Pablo VI

Pablo VI: La Navidad, una lección de humildad

Pablo VI
Audiencia General

29 de diciembre de 1976

LA LECCIÓN DE LA NAVIDAD

El día de Navidad ha pasado. Pero la Navidad permanece. Permanece como hecho histórico en torno al cual se organiza y se desarrolla sucesivamente el cristianismo, que ha llegado hasta nosotros, ciertamente lleno de vida y vigor.

La Navidad permanece como concepción de la historia que ve a los siglos pasados como un momento del tiempo iniciado con el nacimiento de Cristo, y a los siglos futuros como el lógico desarrollo de ese humilde y supremo acontecimiento que fue la venida del Verbo de Dios a la tierra y en el tiempo, y que guía los destinos de la humanidad hasta el fin de los siglos. La Navidad permanece ciertamente como filosofía de la vida, como escuela que nos enseña el designio de nuestra existencia en el tiempo, como modelo ejemplar de lo que debemos ser y de lo que debemos hacer: debemos ser cristianos y debemos comportarnos como tales. Este último aspecto de la Navidad, el filosófico‑moral, es el que ahora nos sirve de tema para esta breve reflexión en la que podrían confluir todas las aportaciones enciclopédicas de la ascética cristiana sobre la Navidad.
-------------------------
Tarea escrita A »
Transcribe del texto sobre la Navidad el fragmento que empieza en "El día de Navidad" y sigue hasta "vida y vigor.".
Tarea escrita B »
Responde a partir del texto sobre la Navidad:
(i) ¿En qué fecha tuvo lugar la Audiencia General?
(ii) ¿Con qué acontecimiento se inició el momento del tiempo al que pertenecen los siglos pasados?
(iii) ¿Qué aspecto de la Navidad sirve de tema para la reflexión?
Tarea escrita C »
Indica si cada afirmación concuerda con el texto sobre la Navidad:
(i) El cristianismo ha llegado hasta nosotros lleno de vida y vigor.
(ii) Con el día de Navidad también ha pasado la Navidad.
(iii) La reflexión que se propone es extensa.

Material proporcionado »
-------------------------
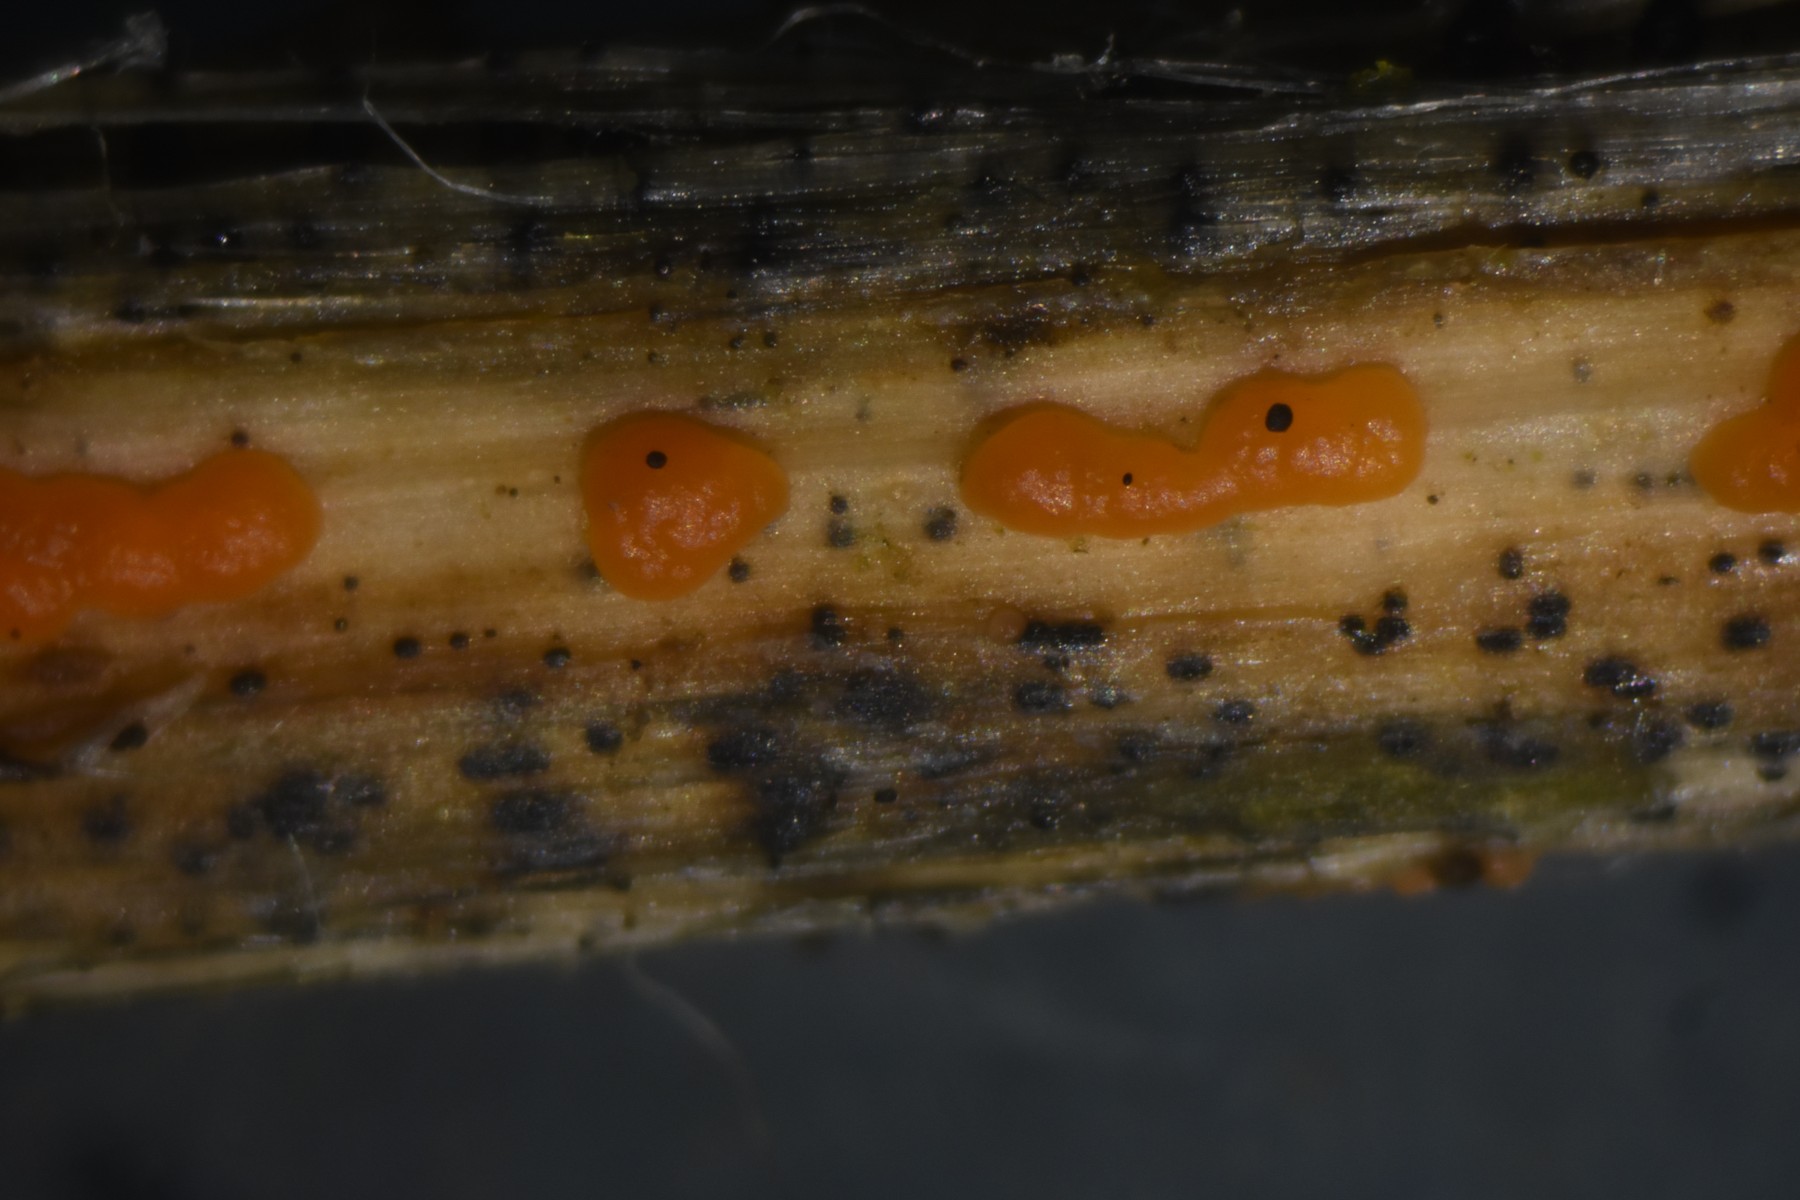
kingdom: Fungi
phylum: Ascomycota
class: Leotiomycetes
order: Helotiales
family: Calloriaceae
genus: Calloria
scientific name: Calloria urticae
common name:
-------------------------
Respuesta completa A »
El día de Navidad ha pasado. Pero la Navidad permanece. Permanece como hecho histórico en torno al cual se organiza y se desarrolla sucesivamente el cristianismo, que ha llegado hasta nosotros, ciertamente lleno de vida y vigor.

Respuesta completa B »
(i) El 29 de diciembre de 1976.
(ii) Con el nacimiento de Cristo.
(iii) El filosófico‑moral.

Respuesta completa C »
(i) Sí: "ciertamente lleno de vida y vigor".
(ii) No: "El día de Navidad ha pasado. Pero la Navidad permanece."
(iii) No: "esta breve reflexión".